US dollar depreciated last week
The US Dollar Index (UUP) posted four consecutive daily declines in the previous week as trade tensions escalated between the US and its trading partners. The interesting thing, however, was that the decline in the US dollar was because of the declining bond yields rather than appreciation of other currencies. The increased positive correlation between the US dollar and the US bond yields was the key driver in the US dollar rally in recent weeks. The decline in bond yields in the previous week owing to increased trade tensions led to the decline of the US dollar for the week ending June 22. The US dollar index closed the week ending June 22 at 94.2, depreciating by 0.63%.
Speculators turned bearish on US dollar
As per the latest commitment of traders report, released on June 22 by the Chicago Futures Trading Commission, large speculators and traders have increased their bullish positions in the US dollar index.
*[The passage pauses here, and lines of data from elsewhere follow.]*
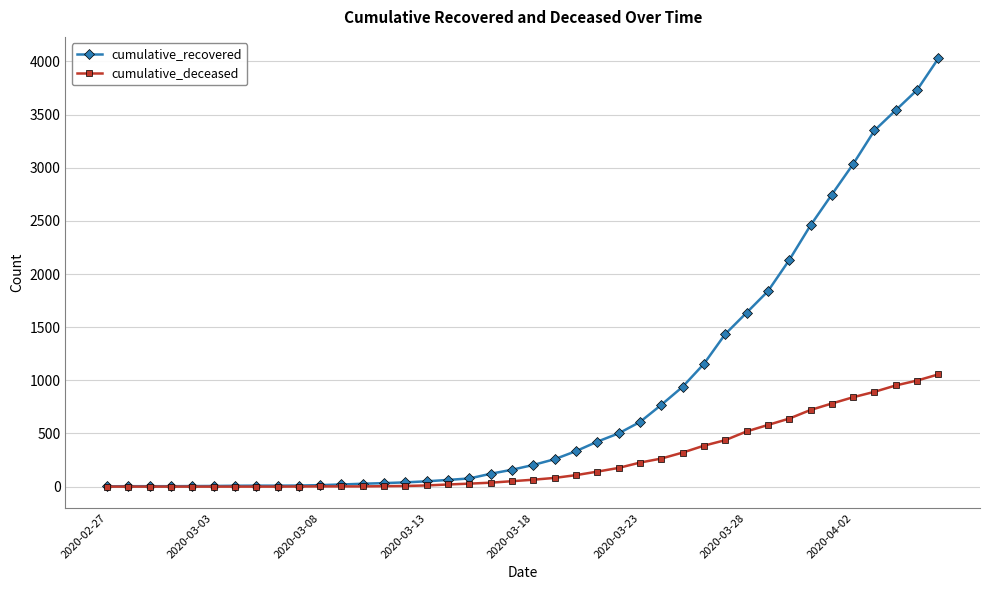

What is the maximum value shown in the chart?

4030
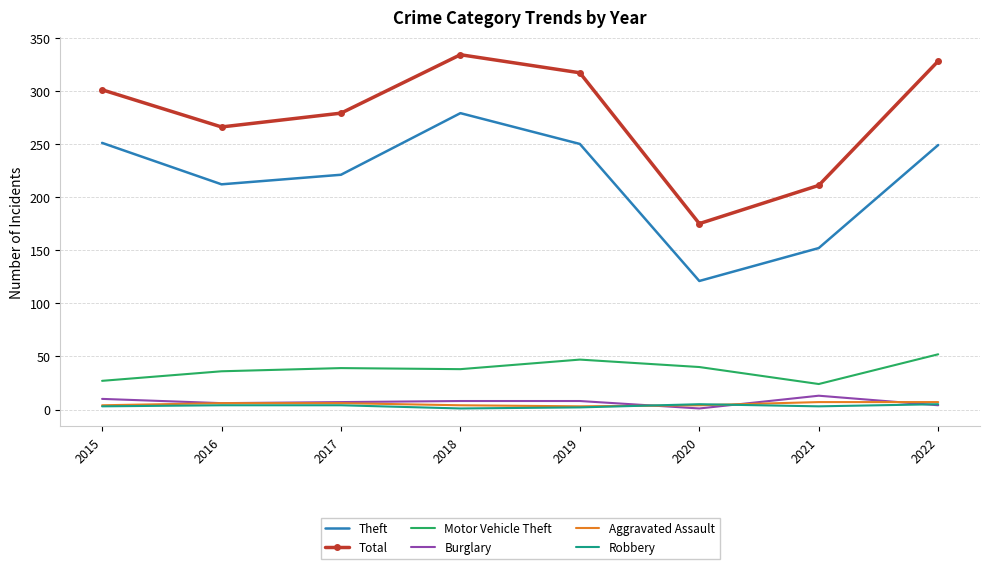

True or false: Burglary and Theft intersect in this chart.

False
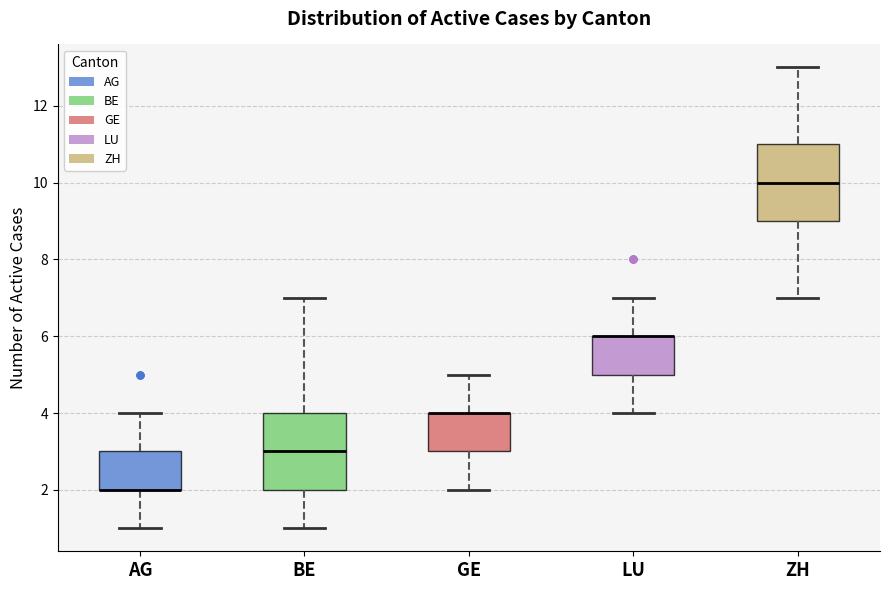

Reading left to right, transcribe this box plot: for each box, give where its median line is, the range the box spans, and where its two whiskers end, as read against the y-axis. The values are not printed on the chart, so give them approximately, as read against the axis.

AG: median 2 (drawn on the box's lower edge), box 2 to 3, whiskers 1 to 4
BE: median 3, box 2 to 4, whiskers 1 to 7
GE: median 4 (drawn on the box's upper edge), box 3 to 4, whiskers 2 to 5
LU: median 6 (drawn on the box's upper edge), box 5 to 6, whiskers 4 to 7
ZH: median 10, box 9 to 11, whiskers 7 to 13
As per Reuters calculations, the net US dollar (USDU) positions moved from short $7.4 billion to long $8.6 billion. This amount is a combination of US dollar contracts against the combined contracts of the euro (FXE), the British pound (FXB), the Japanese yen (FXY), the Australian dollar (FXA), the Canadian dollar (FXC), and the Swiss franc.
Trade tensions and bond yields to drive US dollar
The key drivers for the US dollar are US bond yields, which are impacted by tariff tensions. If markets remain under pressure, we can expect the bond yields to slide, which could have a negative impact on the US dollar. That being said, there is a lot of support for the US dollar thanks to the diverging monetary policy, which means the decline in the US dollar could be limited.